2) Vivir a través de Cristo, con sus mismos sentimientos. Es compartir la mirada de Dios, tal y como aparece en los Evangelios. Su mirada nos habla de sus intenciones, que dan razón de sus obras: la misericordia, la paciencia, la mansedumbre, la fortaleza, la sabiduría, la ternura, la magnanimidad… Son un cuadro de facetas que nos llaman constantemente a la conversión, pues descubrimos que en muchas ocasiones no reflejamos la grandeza del Corazón de Cristo, a través del cual ojalá vivamos y amemos siempre.

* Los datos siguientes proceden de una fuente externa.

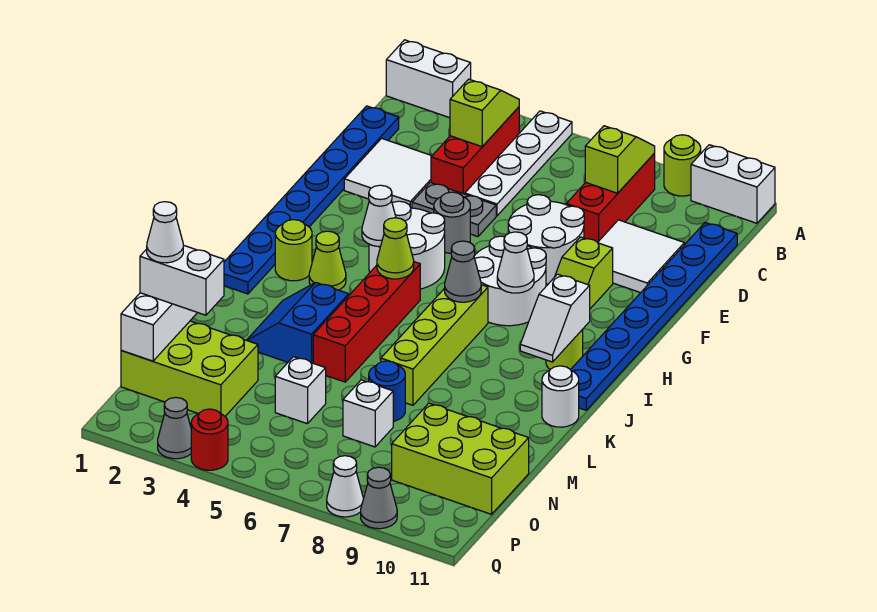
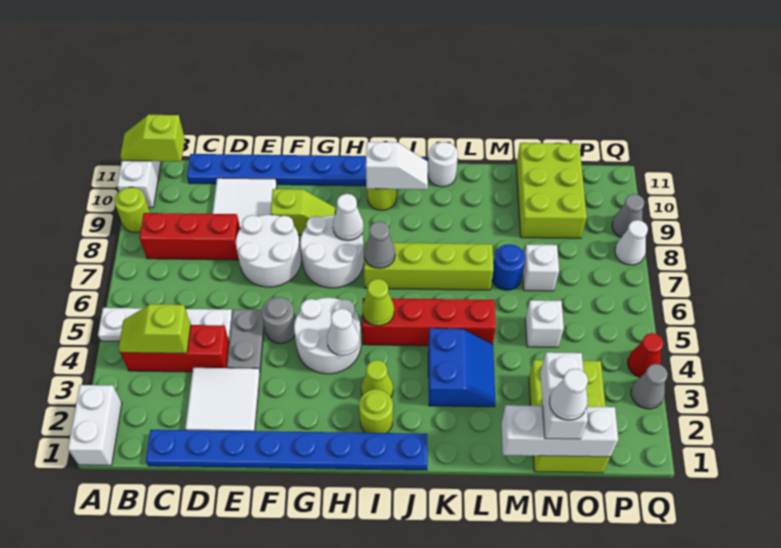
lime 1x2 slope [585,126,655,193] -> lime 1x2 slope moved to [120,115,185,161]
blue 2x2 slope [247,282,349,363] -> blue 2x2 slope turned to [428,328,495,407]
red 1x1 round brick [191,409,228,470] -> red 1x1 cone [628,333,663,377]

3) Vivir entregando la vida por amor a Cristo y a los hermanos. Vivir enamorados por el Amor de nuestra vida. Nada más fuerte en el mundo que el amor de Dios, que cautiva la vida, la transforma y la llena de sentido. Vivimos para satisfacer al Amado, complacerle y renovar todos los días nuestra entrega. Y fruto de esa entrega al Amado, brotará espontánea, sin apenas buscarla, una entrega decidida a los demás y un compromiso constante por servir y ayudar.